Look through the records below for the line with "tilt_deg: +2.0" and the line with "focal_mm: 2.22", then return those lines and all lines between, exactly.
═════ SOURCE MATERIAL
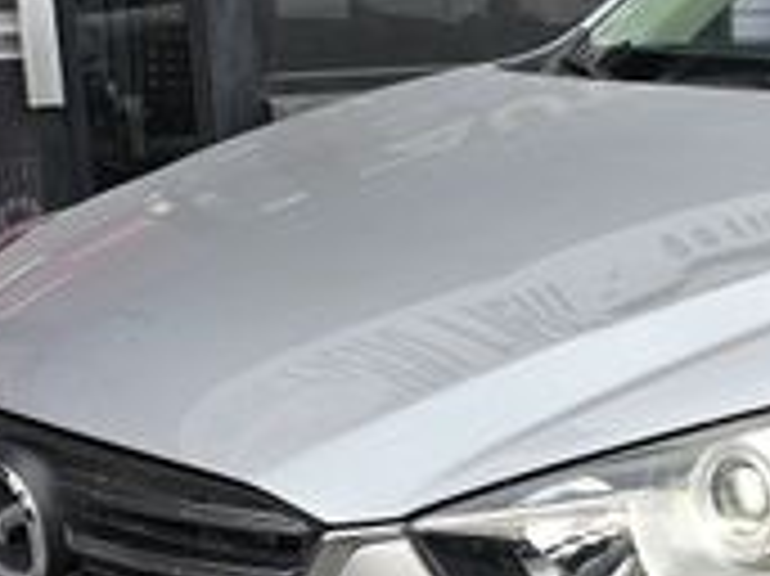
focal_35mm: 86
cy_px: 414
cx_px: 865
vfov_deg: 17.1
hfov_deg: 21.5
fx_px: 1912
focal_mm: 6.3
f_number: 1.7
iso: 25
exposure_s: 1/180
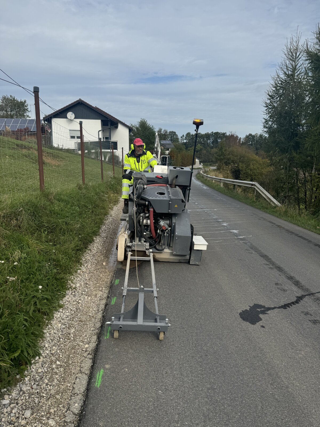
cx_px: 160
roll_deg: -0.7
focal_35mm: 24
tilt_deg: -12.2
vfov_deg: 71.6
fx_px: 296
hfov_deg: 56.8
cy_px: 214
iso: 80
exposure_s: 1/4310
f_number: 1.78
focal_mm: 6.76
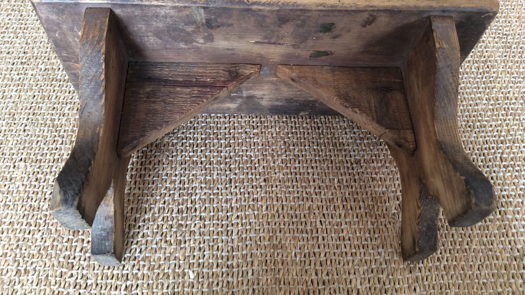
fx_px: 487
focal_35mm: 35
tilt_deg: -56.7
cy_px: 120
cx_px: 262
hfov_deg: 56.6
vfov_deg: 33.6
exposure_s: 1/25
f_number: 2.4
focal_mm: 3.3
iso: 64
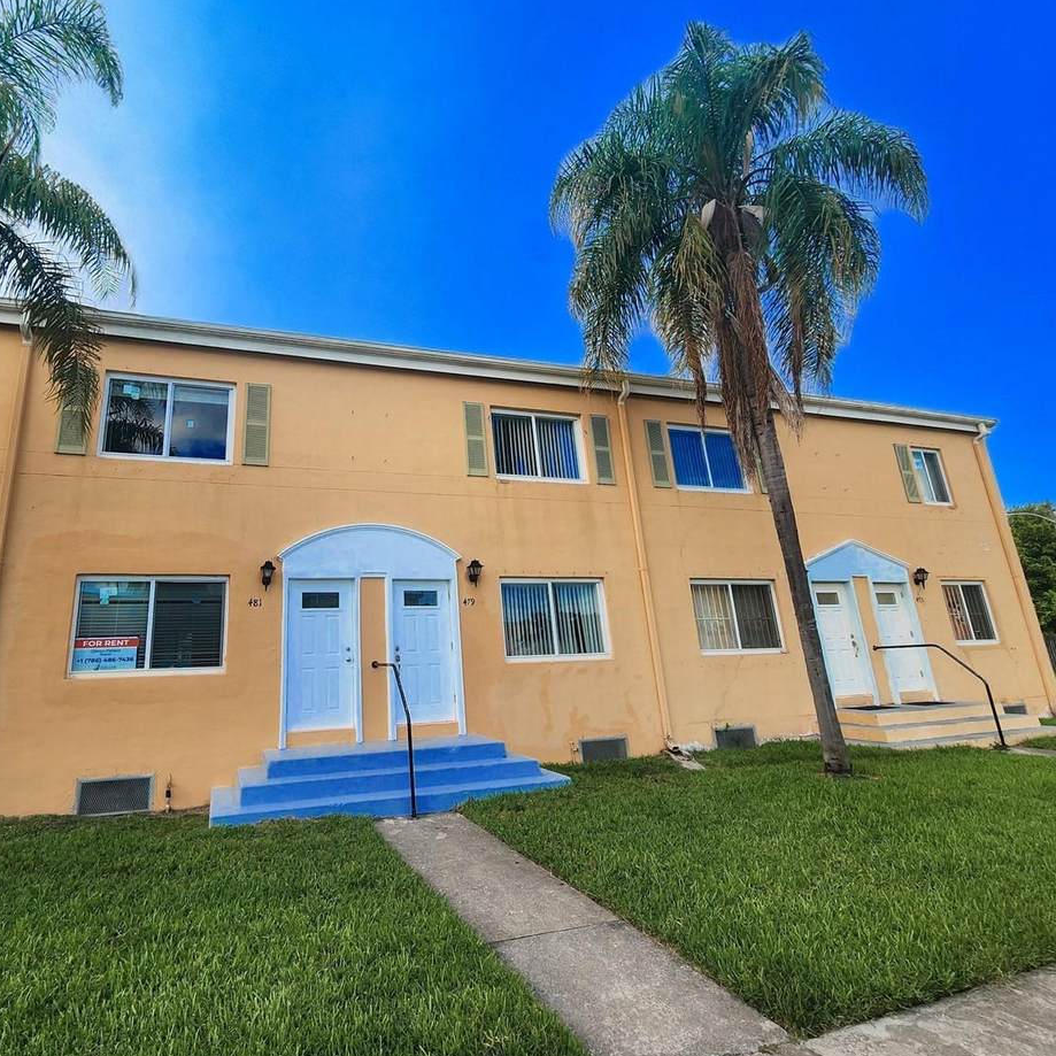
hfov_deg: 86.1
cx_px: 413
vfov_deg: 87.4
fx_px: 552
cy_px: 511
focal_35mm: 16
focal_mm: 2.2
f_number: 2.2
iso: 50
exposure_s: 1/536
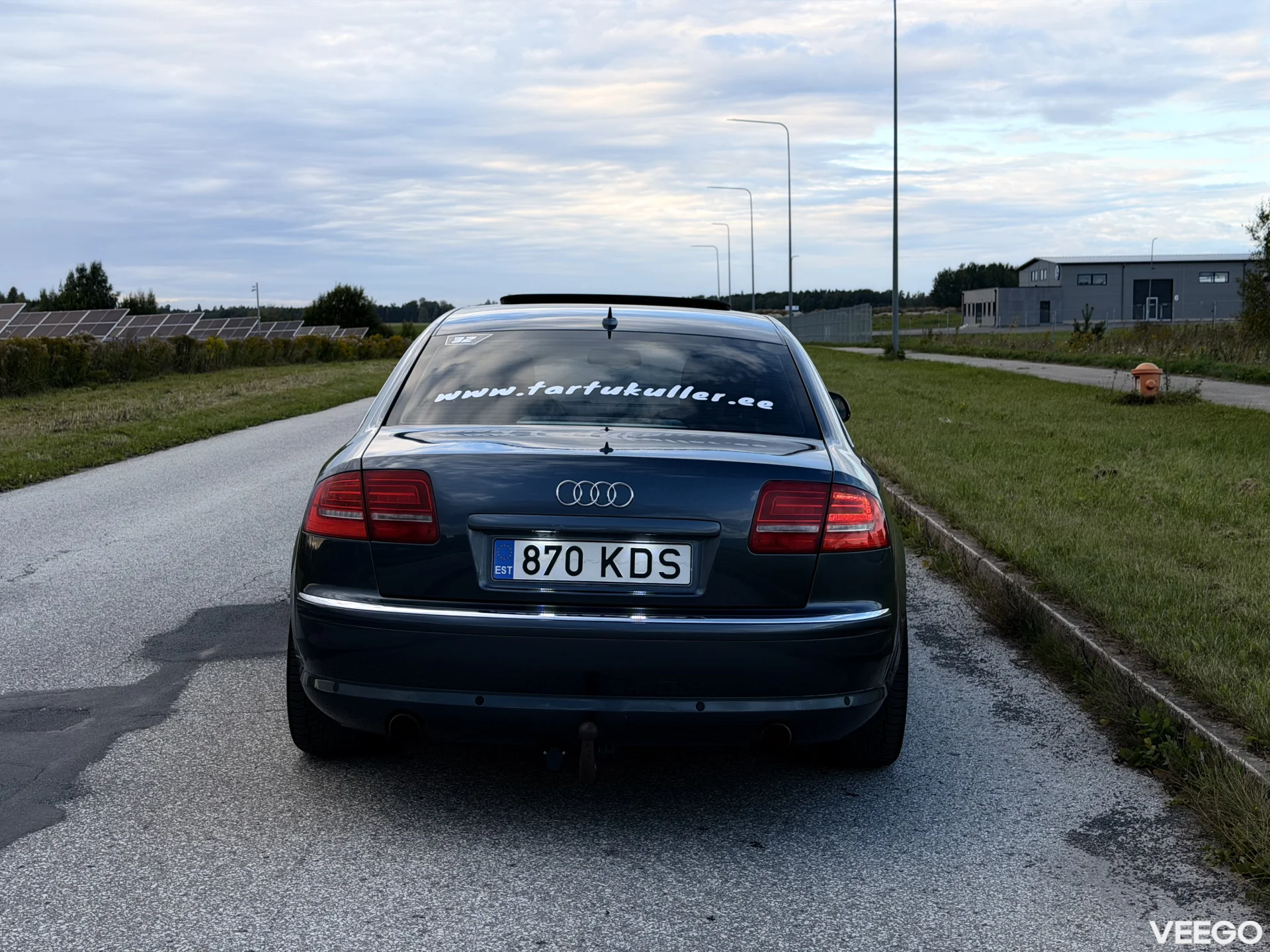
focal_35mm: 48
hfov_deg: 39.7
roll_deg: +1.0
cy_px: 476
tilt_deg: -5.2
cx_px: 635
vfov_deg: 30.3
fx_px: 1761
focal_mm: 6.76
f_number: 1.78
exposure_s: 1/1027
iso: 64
══════════
═════ SOURCE MATERIAL
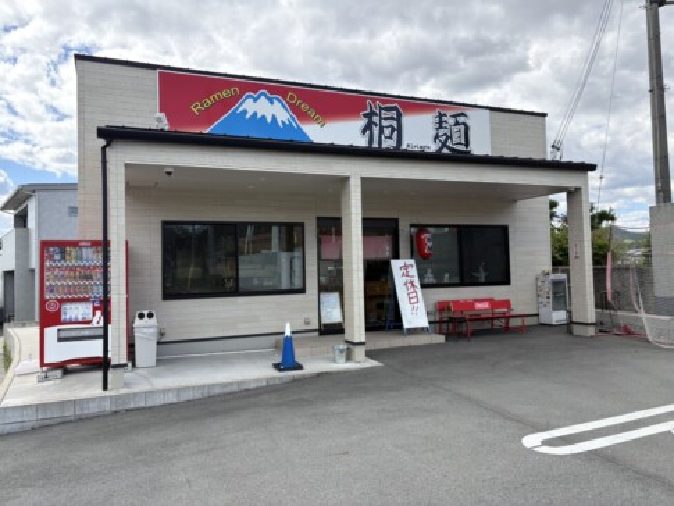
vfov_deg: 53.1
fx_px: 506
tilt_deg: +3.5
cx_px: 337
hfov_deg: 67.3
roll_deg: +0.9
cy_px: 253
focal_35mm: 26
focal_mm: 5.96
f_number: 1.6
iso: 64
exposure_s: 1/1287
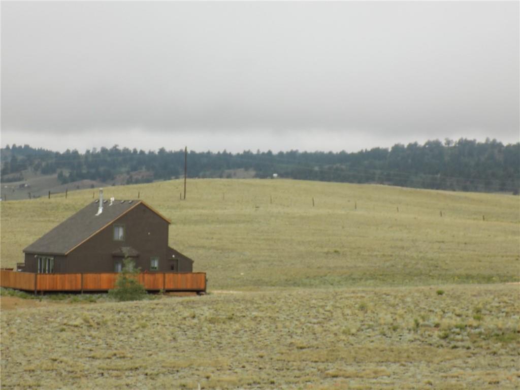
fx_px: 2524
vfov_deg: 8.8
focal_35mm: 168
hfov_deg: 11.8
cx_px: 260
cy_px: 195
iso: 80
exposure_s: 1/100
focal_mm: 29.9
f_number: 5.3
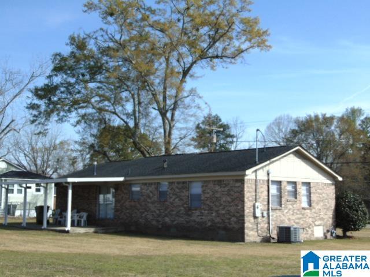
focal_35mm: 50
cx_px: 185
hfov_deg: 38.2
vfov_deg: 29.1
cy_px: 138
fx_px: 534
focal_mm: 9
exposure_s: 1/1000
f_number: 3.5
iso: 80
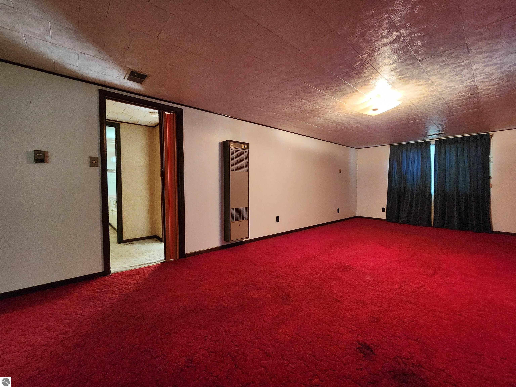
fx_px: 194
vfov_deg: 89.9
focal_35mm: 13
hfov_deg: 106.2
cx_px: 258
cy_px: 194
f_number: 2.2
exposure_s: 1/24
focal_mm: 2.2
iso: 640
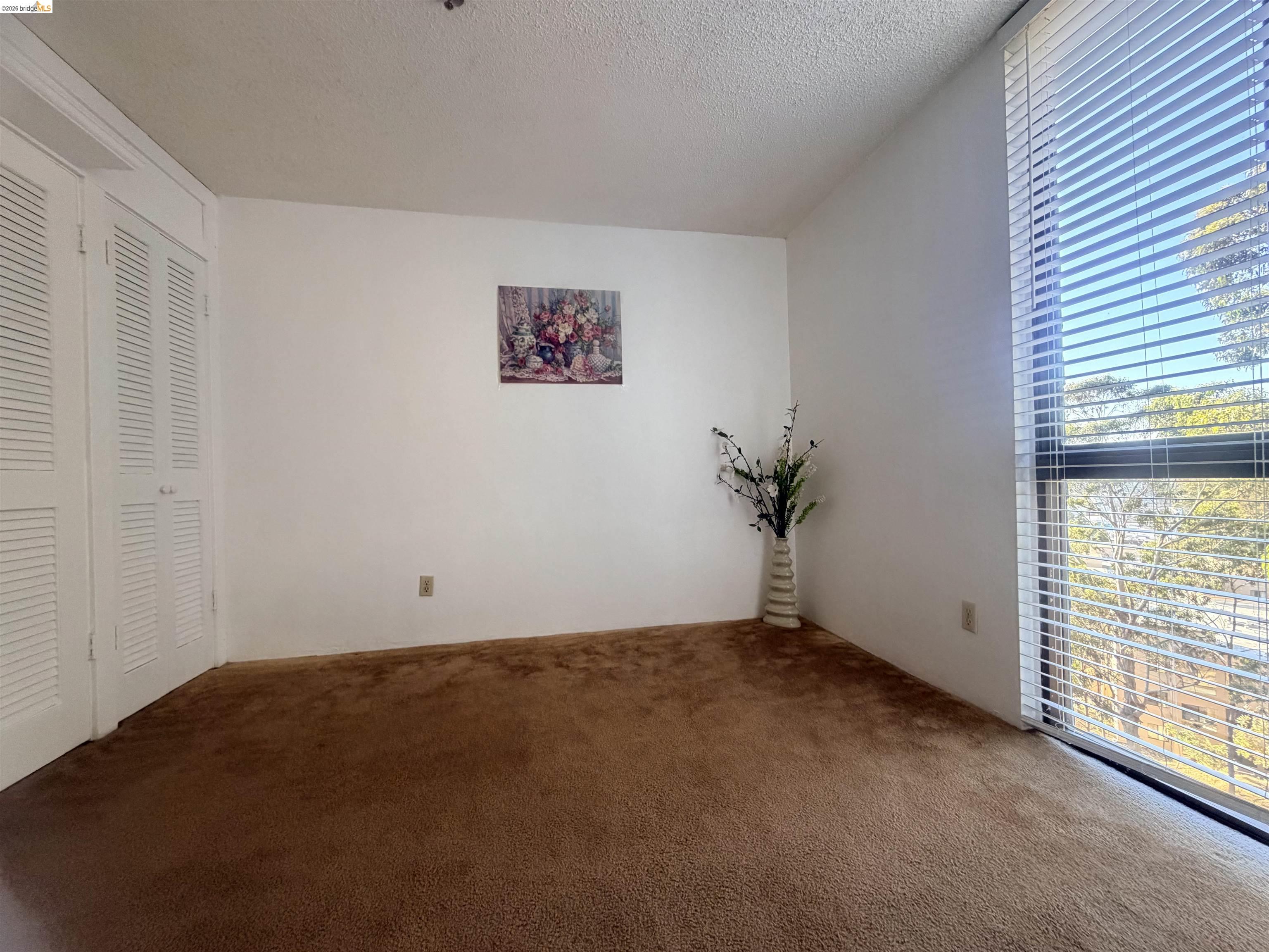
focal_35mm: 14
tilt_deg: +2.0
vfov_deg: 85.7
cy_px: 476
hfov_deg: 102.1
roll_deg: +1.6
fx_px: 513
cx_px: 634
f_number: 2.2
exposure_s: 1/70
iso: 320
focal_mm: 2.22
══════════
* ANSWER BOX
tilt_deg: +2.0
vfov_deg: 85.7
cy_px: 476
hfov_deg: 102.1
roll_deg: +1.6
fx_px: 513
cx_px: 634
f_number: 2.2
exposure_s: 1/70
iso: 320
focal_mm: 2.22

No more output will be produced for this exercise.